--- START OF Provided passage ---
On: Wednesday, January 15, 2025

Danjou's Wooden Hand
During the spring of 1863, Camarón is nown as a dreary village in eastern Mexico on the fever-haunted road connecting Veracruz and the French fleet there with Puebla, on the Mexican plateau.

At Puebla lay the French Army, still trying to win an empire for Napoleon III and his Habsburg puppet, Maximilian, younger brother of Emperor Franz Joseph. The French intervention had begun as an attempt to recover interest payments on large loans from several European nations on which the Mexican government had defaulted.

Foreign troops had occupied several Mexican ports, promising President Benito Juarez that they would keep out of Mexican political affairs. All but the French soon saw the futility of the effort and went home. But the French, hungering for empire and determined to put the Austrian prince on the throne of a faraway country in name of French banks, held out.

Napoleon III was a pale imitation of his formidable namesake. He saw the Mexican default as a chance for both military glory and a renewed French foothold in the new world. It was a harebrained notion, and both Franz Josef and the British government advised against the adventure.

Besides the difficulty of campaigning in Mexico, it was clear to the unbiased observer that the United States would never tolerate a European power ruling part of the Western Hemisphere. The American Civil War would be over in time, and two of the finest armies in the world—the Union and Confederate Armies facing each other in the field—were both American.

One night at the end of April 1863, an Indian spy brought word to Legion Colonel Pierre Jeanningros that the next supply convoy would be attacked by powerful Mexican forces, including regular troops. The convoy was a large one—60 carts and 150 mules—and it was critical, carrying not only food and ammunition but also four million francs in gold and badly needed artillery. The convoy would need help along the road, and that help could come only from the Legion.
--- END OF Provided passage ---
--- START OF Data extract ---
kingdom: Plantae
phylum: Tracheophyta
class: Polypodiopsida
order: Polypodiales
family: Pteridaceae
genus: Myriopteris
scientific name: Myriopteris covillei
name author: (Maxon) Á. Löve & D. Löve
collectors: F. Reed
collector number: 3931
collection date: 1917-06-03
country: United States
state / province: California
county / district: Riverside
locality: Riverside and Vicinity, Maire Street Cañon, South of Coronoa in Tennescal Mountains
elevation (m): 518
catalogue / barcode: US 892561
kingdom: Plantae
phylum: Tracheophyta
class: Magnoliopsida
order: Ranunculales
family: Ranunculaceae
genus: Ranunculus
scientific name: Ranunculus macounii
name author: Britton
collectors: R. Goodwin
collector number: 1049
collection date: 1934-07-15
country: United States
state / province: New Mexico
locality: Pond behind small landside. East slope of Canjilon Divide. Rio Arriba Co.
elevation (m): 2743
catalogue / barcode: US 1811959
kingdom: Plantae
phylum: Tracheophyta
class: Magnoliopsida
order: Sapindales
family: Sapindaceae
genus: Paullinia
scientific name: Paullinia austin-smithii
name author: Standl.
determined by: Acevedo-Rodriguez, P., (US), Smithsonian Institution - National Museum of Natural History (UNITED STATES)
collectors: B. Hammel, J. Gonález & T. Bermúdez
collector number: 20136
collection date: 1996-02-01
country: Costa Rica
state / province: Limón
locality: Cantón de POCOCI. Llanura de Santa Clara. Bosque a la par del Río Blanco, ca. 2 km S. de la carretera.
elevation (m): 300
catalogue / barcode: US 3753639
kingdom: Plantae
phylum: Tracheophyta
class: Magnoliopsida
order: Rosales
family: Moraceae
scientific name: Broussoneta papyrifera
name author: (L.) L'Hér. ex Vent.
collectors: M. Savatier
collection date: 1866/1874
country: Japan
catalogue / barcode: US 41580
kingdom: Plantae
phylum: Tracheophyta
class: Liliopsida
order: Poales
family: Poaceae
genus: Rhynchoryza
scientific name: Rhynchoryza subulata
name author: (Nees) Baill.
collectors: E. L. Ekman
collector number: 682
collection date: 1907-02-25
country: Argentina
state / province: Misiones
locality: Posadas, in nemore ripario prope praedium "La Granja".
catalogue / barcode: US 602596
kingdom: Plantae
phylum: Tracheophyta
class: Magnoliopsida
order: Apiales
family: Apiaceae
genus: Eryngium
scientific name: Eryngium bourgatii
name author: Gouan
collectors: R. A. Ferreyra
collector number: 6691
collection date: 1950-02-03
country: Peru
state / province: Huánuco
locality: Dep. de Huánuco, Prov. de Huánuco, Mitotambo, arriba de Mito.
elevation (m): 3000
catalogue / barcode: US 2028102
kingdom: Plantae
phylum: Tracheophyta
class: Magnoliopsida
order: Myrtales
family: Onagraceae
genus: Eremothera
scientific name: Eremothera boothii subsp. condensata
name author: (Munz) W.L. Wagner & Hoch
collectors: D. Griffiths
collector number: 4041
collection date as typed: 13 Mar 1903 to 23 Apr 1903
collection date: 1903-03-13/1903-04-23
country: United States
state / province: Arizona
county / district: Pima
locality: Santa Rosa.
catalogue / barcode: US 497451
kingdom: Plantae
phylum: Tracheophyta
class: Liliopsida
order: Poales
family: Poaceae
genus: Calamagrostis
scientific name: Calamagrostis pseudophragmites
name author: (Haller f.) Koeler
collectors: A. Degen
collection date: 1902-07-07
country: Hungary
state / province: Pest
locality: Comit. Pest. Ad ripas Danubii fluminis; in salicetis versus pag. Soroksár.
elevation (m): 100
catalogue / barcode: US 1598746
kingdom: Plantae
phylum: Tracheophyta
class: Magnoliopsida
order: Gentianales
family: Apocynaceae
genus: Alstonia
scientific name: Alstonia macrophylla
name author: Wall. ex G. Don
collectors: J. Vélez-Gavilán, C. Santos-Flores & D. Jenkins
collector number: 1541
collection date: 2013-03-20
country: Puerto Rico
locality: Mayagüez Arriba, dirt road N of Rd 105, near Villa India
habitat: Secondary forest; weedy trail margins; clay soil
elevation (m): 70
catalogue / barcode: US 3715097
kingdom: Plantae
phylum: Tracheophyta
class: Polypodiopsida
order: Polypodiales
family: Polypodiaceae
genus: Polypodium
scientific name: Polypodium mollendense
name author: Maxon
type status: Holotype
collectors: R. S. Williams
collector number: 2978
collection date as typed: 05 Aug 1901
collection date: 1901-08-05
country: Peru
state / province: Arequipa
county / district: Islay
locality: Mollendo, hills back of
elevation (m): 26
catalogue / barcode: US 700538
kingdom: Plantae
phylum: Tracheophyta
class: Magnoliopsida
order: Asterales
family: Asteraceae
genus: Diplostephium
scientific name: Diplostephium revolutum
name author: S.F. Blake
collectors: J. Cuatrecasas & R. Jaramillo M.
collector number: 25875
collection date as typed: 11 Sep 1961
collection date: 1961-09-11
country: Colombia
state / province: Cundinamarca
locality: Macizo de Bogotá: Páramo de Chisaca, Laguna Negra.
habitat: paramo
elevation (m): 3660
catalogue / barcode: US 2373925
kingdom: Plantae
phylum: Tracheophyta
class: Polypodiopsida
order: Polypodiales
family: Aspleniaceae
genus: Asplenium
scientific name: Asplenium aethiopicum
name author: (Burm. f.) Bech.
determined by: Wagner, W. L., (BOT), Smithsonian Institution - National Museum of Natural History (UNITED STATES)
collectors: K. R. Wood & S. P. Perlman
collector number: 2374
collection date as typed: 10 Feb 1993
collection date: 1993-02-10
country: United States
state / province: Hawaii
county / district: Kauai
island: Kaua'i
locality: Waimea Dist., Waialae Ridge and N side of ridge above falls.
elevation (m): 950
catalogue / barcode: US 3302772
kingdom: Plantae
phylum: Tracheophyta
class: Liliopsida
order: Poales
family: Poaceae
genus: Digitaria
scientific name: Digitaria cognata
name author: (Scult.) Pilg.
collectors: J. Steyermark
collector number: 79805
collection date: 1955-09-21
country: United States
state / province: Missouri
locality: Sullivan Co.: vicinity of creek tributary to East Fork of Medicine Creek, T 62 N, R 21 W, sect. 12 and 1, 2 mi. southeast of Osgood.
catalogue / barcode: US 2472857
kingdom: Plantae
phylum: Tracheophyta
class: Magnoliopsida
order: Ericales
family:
--- END OF Data extract ---
● Set tasks:
1. Revise the Danjou's Wooden Hand passage from "Foreign troops had" up to and including "against the adventure.", putting "European troops" in place of "Foreign troops".
2. According to the Danjou's Wooden Hand passage, how many carts and mules made up the supply convoy?

● The solutions:
1.
European troops had occupied several Mexican ports, promising President Benito Juarez that they would keep out of Mexican political affairs. All but the French soon saw the futility of the effort and went home. But the French, hungering for empire and determined to put the Austrian prince on the throne of a faraway country in name of French banks, held out.

Napoleon III was a pale imitation of his formidable namesake. He saw the Mexican default as a chance for both military glory and a renewed French foothold in the new world. It was a harebrained notion, and both Franz Josef and the British government advised against the adventure.

2. 60 carts and 150 mules.